The New York Times - bestselling history of the Jewish immigrants from Russia and Poland who altered the American landscape from New York to Hollywood.
The wave of Eastern European Jewish immigrants who swept into New York in the late nineteenth and early twentieth centuries by way of Ellis Island were not welcomed by the Jews who had arrived decades before. These refugees from czarist Russia and the Polish shtetls who came to America to escape pogroms and persecution were considered barbaric, uneducated, and too steeped in the traditions of the "old country" to be accepted by the more refined and already well-established German-Jewish community. But the new arrivals were tough, passionate, and determined, and in no time they were moving up from the ghetto tenements of New York's Lower East Side to make their marks and their fortunes across the country in a variety of fields, from media and popular music to fashion, motion pictures, and even organized crime.

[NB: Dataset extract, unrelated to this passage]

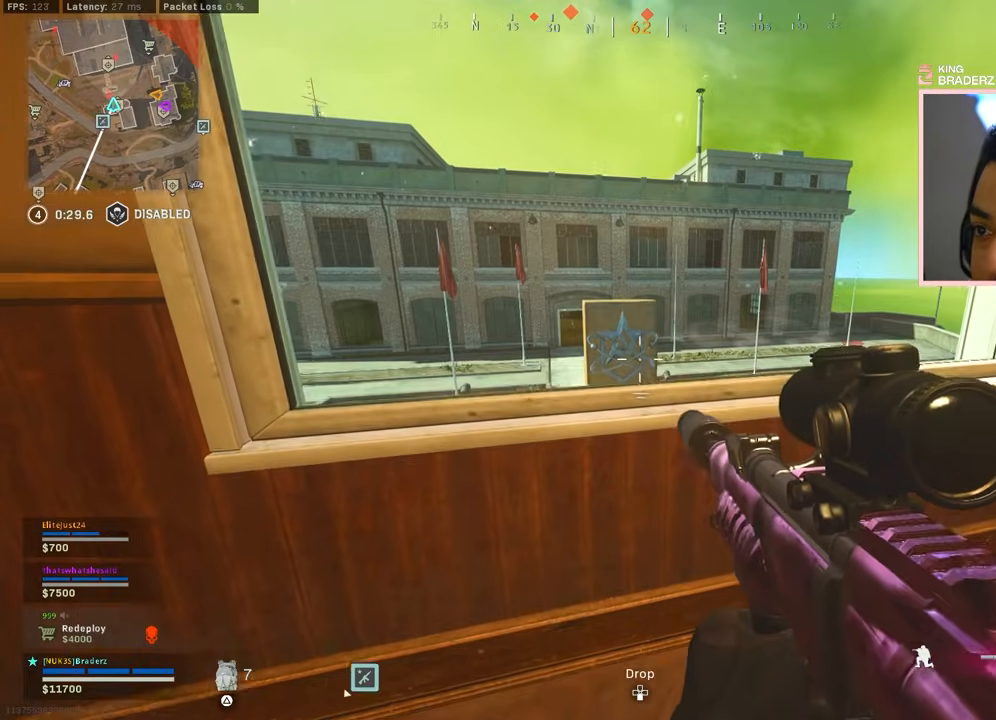
{"buttons": [], "left_stick": "right", "right_stick": "center", "events": [[116, "CROSS", "up"], [183, "left_stick", "center"], [300, "TRIANGLE", "down"], [317, "left_stick", "right"], [383, "TRIANGLE", "up"]]}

Among the unforgettable personages author Stephen Birmingham profiles are radio pioneer David Sarnoff, makeup mogul Helena Rubinstein, Hollywood tycoons Samuel Goldwyn and Harry Cohn, Broadway composer Irving Berlin, and mobster Meyer Lansky. From the author of "Our Crowd", comes this treasure trove of fascinating tales and unforgettable "rags-to-riches" success stories that celebrates the indomitable spirit of a unique community.